El dato más revelador que citan: en abril, agentes de Claude recibieron un problema abierto de seguridad en IA —si un modelo más débil puede supervisar de manera confiable a uno más fuerte— y se les dejó trabajar de forma autónoma. Dos investigadores humanos, en aproximadamente una semana, recuperaron el 23% de la brecha de rendimiento entre los modelos. Los agentes recuperaron el 97%, en más de 800 horas acumuladas de cómputo. Los humanos plantearon la pregunta. Los agentes diseñaron cada experimento. Es el primer caso publicado en el que Claude ejerció criterio investigativo, no solo ejecutó tareas especificadas por otros.

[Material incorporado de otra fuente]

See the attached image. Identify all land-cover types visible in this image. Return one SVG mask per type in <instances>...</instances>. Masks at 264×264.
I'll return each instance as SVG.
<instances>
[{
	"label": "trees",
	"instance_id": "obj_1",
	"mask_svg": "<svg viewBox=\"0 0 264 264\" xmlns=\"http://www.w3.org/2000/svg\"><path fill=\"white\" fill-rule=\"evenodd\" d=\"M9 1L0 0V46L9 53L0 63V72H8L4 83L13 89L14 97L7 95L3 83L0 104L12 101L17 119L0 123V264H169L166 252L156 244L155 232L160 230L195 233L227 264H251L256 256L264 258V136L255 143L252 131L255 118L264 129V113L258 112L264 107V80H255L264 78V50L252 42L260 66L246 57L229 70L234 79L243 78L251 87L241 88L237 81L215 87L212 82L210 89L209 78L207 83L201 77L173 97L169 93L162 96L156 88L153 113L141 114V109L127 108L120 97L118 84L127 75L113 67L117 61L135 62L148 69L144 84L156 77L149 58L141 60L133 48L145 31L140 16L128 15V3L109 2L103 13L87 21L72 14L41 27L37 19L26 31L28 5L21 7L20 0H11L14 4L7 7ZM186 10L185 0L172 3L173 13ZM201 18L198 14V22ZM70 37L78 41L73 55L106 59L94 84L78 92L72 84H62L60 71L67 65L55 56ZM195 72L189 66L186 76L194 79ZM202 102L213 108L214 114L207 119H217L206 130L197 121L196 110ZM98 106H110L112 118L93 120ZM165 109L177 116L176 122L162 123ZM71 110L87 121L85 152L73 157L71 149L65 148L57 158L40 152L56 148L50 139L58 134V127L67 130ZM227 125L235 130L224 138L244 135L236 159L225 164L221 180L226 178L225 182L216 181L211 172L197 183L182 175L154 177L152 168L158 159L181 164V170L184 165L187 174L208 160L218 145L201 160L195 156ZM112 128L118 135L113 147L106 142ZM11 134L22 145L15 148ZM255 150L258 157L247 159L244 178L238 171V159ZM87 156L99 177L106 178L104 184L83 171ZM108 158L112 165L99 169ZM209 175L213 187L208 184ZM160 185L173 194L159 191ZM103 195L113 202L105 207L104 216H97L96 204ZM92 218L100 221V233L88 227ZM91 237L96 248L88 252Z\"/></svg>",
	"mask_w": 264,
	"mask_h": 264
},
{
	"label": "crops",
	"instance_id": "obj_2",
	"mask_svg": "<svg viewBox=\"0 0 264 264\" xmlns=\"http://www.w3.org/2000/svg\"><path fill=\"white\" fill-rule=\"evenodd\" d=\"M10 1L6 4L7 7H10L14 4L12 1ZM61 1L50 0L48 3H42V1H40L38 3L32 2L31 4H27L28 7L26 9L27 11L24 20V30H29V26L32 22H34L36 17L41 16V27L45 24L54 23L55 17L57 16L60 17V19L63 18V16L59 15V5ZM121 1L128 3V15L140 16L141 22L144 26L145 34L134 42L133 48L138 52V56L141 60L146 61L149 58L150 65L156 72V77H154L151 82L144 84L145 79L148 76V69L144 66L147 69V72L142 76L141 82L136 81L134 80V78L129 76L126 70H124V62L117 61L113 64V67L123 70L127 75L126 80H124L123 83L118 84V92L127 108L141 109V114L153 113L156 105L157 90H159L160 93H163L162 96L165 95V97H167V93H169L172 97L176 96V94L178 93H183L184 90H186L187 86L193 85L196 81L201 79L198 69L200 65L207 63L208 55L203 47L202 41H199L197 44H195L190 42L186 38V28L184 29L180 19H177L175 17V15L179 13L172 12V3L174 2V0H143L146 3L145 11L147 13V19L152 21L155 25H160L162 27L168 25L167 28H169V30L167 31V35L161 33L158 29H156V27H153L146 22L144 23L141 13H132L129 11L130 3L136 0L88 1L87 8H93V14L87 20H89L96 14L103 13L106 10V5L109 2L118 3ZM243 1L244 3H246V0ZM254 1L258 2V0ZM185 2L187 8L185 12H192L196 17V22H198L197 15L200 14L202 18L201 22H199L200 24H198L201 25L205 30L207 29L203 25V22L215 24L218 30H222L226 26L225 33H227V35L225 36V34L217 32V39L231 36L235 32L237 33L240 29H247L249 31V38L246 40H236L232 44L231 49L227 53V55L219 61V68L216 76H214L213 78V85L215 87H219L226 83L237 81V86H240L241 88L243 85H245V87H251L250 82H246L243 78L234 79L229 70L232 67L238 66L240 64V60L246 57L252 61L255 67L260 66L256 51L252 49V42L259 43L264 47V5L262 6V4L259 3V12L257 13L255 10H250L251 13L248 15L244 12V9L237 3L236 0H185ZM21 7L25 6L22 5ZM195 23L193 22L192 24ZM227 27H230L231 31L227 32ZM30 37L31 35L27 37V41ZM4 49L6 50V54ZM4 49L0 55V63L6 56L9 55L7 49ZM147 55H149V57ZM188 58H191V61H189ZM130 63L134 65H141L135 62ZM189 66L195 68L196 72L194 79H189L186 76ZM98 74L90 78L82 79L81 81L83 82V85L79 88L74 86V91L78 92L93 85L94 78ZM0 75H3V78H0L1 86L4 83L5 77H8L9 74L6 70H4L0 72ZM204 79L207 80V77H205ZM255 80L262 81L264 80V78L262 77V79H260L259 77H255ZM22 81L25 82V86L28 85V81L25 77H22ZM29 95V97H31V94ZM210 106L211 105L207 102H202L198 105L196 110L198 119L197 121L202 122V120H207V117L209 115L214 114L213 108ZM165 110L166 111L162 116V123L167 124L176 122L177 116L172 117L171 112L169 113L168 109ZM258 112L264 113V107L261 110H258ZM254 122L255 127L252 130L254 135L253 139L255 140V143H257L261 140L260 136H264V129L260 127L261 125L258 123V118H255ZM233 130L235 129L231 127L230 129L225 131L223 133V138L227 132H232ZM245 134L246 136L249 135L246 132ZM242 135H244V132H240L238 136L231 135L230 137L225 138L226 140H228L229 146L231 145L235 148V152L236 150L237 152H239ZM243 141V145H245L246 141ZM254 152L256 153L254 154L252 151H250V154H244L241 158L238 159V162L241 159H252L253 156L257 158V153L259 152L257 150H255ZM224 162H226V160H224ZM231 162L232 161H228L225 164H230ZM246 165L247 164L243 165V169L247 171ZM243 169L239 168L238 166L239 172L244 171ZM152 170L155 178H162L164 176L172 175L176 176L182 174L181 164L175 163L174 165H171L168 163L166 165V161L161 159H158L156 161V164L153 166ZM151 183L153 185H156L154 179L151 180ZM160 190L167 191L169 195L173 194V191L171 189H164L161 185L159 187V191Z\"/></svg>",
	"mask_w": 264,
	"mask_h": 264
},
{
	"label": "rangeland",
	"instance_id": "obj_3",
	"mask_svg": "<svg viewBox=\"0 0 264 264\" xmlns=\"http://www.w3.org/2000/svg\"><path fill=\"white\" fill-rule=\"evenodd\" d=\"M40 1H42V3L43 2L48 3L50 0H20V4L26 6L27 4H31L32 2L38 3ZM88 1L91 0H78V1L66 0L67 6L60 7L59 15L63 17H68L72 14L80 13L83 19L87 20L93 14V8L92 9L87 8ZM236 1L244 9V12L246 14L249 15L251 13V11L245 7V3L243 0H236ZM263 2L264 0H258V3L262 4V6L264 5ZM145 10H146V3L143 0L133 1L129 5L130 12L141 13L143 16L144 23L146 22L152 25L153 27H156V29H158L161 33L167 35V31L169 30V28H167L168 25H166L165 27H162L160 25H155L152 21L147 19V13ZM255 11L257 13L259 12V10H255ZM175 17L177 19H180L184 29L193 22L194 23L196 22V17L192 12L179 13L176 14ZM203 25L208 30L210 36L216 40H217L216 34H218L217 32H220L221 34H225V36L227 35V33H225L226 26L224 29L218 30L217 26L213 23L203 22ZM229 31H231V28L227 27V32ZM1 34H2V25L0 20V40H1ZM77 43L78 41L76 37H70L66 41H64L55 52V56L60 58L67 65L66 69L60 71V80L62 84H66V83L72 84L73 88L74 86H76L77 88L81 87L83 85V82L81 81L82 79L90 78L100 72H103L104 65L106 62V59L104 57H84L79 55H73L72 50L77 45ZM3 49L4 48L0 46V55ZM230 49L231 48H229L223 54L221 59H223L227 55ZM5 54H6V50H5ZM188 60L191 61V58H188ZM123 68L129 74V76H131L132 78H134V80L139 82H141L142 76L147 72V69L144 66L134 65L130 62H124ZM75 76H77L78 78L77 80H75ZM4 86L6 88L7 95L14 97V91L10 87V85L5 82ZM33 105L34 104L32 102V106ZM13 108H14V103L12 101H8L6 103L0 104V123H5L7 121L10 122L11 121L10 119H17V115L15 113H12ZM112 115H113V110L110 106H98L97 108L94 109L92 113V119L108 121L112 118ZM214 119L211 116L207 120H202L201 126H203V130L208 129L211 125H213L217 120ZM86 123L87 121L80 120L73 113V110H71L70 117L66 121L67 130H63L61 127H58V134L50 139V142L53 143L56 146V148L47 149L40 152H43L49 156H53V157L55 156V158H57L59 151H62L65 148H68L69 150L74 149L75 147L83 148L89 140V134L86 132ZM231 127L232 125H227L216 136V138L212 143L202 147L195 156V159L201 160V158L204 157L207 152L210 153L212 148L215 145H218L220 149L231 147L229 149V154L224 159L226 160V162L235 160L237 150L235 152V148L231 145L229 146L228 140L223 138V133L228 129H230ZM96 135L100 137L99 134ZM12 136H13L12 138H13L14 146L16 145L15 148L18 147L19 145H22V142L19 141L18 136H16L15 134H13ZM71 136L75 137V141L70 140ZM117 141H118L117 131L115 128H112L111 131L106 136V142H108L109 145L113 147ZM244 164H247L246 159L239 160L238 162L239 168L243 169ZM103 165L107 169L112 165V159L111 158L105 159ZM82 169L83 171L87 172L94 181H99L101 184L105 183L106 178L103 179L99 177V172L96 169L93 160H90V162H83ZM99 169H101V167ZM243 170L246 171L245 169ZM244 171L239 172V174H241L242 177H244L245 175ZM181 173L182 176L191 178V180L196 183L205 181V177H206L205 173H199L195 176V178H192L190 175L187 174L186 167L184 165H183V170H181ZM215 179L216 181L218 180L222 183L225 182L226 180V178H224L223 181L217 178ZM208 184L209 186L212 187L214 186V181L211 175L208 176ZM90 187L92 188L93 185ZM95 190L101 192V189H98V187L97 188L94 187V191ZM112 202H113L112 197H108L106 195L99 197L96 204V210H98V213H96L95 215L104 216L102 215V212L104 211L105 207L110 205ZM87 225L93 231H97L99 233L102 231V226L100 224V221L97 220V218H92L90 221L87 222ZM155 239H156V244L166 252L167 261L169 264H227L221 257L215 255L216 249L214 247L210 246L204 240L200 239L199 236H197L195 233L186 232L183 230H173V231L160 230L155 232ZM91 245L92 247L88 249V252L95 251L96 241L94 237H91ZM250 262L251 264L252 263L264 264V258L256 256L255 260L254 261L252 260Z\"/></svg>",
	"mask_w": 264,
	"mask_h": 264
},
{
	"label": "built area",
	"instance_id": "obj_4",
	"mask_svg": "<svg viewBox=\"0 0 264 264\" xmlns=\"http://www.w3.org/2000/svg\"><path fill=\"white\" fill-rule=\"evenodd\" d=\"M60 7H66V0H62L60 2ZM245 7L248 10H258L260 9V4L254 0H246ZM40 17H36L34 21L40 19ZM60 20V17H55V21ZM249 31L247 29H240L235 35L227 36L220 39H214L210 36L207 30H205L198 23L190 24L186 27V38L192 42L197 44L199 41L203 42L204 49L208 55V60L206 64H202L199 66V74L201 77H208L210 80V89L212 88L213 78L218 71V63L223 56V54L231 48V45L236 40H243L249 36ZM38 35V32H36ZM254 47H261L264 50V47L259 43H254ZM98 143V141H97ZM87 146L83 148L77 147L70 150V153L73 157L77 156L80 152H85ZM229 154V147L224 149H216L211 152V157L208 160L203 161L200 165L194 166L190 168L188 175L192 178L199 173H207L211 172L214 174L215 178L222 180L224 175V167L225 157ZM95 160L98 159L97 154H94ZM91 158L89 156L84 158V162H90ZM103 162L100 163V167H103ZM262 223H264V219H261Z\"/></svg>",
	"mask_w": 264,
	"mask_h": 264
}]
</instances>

Esa es la línea que Anthropic teme cruzar. Una vez que la IA elige qué experimentos vale la pena ejecutar —y no solo los ejecuta—, los humanos pierden el último rol significativo en el ciclo de desarrollo. Las pequeñas desalineaciones visibles en los modelos actuales podrían multiplicarse a través de generaciones que se automejoran, hasta que nadie pueda corregirlas.
Su solución propuesta es una pausa global verificable: varios laboratorios de frontera deteniéndose simultáneamente, con verificación independiente de que todos realmente se detuvieron. Anthropic afirmó que se uniría a una. Sin embargo, una desaceleración unilateral, reconocen, simplemente le cede la delantera a quien siguió adelante.
Ya hemos visto esta película antes. Los laboratorios que construyen IA son los mismos que advierten sobre su peligrosidad. Sin embargo, la IA es el negocio más rentable de la década, por lo que nadie quiere detenerse —ni siquiera quienes la advierten.
Desde 2023, más de cien grandes figuras de la comunidad investigadora de IA firmaron una carta abierta pidiendo un esfuerzo global para mitigar el riesgo de extinción que conlleva intrínsecamente el desarrollo de la IA. Unos meses antes, otra carta abierta le exigió a OpenAI pausar los avances en ChatGPT debido a su naturaleza peligrosa.
Nadie se detuvo tras la carta abierta de 2023. OpenAI no lo hizo. Anthropic tampoco. La fecha límite del Pentágono para retirar Claude de sus sistemas cae en agosto, alrededor del mismo momento en que se espera que la IPO de Anthropic lleve sus finanzas al escrutinio público.